▸ **DATASET RECORDS**:
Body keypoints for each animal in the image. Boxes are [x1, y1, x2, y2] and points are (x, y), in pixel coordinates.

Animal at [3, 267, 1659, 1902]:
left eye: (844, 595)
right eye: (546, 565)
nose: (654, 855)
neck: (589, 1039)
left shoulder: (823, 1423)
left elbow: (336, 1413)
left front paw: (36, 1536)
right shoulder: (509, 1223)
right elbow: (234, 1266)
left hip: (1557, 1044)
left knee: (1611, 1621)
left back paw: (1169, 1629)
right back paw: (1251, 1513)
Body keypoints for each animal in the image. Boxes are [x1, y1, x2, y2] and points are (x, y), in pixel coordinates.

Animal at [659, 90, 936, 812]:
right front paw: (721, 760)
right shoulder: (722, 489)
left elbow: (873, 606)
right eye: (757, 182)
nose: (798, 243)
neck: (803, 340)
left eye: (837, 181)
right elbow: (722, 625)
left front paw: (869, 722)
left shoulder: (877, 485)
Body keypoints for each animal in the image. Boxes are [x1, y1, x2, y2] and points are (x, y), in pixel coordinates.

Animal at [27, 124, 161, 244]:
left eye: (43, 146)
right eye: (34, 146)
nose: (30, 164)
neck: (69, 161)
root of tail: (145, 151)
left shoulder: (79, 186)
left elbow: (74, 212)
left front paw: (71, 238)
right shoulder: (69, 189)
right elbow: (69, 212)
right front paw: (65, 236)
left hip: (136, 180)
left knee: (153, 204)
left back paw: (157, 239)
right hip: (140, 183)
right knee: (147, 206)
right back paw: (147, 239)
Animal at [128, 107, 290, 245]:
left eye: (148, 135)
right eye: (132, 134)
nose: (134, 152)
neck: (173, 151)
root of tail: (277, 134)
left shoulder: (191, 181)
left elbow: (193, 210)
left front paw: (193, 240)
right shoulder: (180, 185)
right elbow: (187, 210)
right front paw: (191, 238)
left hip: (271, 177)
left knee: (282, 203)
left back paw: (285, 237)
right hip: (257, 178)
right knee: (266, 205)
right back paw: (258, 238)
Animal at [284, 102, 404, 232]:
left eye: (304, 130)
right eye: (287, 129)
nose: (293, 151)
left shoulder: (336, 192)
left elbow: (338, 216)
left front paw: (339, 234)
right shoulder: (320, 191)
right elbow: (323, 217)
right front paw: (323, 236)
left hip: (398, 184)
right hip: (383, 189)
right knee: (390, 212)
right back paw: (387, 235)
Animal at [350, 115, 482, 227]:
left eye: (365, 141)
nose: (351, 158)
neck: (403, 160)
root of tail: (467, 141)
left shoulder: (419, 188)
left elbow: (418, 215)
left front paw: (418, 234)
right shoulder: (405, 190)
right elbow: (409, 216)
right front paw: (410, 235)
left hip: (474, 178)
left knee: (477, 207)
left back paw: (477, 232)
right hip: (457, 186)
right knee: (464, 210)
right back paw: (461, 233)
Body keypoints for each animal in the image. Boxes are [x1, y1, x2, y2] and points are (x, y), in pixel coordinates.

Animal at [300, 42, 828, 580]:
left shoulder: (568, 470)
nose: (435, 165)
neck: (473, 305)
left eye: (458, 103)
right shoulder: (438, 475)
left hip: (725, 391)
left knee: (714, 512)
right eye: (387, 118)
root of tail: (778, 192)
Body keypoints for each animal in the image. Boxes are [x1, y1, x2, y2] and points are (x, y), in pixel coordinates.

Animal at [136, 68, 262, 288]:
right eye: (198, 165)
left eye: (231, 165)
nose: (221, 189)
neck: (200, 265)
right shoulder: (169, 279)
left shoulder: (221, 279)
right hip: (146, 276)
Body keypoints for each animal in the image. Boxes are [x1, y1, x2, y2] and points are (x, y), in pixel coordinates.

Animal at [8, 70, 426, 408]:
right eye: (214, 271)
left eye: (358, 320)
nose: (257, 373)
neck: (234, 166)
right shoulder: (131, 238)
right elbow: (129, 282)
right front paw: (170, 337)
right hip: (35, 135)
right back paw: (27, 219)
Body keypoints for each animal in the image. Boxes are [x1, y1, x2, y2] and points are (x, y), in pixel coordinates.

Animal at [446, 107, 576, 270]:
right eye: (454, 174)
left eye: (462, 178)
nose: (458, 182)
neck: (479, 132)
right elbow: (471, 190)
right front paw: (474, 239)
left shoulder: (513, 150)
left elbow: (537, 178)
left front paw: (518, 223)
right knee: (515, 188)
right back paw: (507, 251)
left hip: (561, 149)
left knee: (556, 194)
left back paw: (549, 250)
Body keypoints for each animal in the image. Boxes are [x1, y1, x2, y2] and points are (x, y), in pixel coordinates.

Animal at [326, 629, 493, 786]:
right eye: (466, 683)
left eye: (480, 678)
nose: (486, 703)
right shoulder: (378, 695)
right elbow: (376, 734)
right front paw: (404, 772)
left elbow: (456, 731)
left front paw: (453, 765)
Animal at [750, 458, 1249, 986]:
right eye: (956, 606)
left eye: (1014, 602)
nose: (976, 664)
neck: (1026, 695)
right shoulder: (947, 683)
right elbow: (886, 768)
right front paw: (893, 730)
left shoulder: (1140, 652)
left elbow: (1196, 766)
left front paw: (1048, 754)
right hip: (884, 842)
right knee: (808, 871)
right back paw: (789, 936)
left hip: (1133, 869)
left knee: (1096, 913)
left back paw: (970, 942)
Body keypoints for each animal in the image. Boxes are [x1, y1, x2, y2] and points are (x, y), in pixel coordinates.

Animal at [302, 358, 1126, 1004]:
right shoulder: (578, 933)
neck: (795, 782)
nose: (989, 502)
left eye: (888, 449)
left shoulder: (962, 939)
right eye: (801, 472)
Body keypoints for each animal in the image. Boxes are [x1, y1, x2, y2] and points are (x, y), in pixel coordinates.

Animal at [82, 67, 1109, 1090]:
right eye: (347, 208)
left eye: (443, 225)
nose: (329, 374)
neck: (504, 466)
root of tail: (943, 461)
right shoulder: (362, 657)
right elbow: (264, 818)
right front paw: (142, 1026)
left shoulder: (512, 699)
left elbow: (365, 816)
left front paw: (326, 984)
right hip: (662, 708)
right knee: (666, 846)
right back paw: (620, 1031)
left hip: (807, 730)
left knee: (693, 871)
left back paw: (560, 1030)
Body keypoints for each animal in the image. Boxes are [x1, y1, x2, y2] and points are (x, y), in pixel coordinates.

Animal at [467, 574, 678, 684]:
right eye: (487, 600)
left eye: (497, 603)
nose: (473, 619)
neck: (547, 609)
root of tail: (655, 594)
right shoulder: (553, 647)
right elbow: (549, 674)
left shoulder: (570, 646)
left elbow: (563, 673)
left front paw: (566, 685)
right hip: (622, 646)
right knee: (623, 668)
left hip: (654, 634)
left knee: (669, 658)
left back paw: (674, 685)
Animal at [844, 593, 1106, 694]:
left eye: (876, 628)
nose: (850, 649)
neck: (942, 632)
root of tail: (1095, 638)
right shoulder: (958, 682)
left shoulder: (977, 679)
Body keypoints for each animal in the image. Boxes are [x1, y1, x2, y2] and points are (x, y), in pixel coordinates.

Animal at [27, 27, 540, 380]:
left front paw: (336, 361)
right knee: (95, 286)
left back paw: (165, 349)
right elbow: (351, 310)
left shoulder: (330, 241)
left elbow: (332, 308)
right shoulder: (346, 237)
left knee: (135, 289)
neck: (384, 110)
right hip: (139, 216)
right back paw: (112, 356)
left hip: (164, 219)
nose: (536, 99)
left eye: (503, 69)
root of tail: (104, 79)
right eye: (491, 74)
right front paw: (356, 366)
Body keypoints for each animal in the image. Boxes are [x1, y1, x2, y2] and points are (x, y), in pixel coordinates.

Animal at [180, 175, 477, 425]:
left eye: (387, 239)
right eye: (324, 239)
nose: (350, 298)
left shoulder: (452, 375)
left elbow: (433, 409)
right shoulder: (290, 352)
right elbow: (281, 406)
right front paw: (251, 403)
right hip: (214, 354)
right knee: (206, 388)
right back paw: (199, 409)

▸ **YOUR GOAL**: Give an exact copy of the lines above from the line with "right elbow: (234, 1266)" up to and including the line with "left shoulder: (877, 485)", and leave everything else out.

▸ **SOLUTION TO THIS EXERCISE**:
right elbow: (234, 1266)
left hip: (1557, 1044)
left knee: (1611, 1621)
left back paw: (1169, 1629)
right back paw: (1251, 1513)
Body keypoints for each animal in the image. Boxes are [x1, y1, x2, y2] and points are (x, y), in pixel coordinates.

Animal at [659, 90, 936, 812]:
right front paw: (721, 760)
right shoulder: (722, 489)
left elbow: (873, 606)
right eye: (757, 182)
nose: (798, 243)
neck: (803, 340)
left eye: (837, 181)
right elbow: (722, 625)
left front paw: (869, 722)
left shoulder: (877, 485)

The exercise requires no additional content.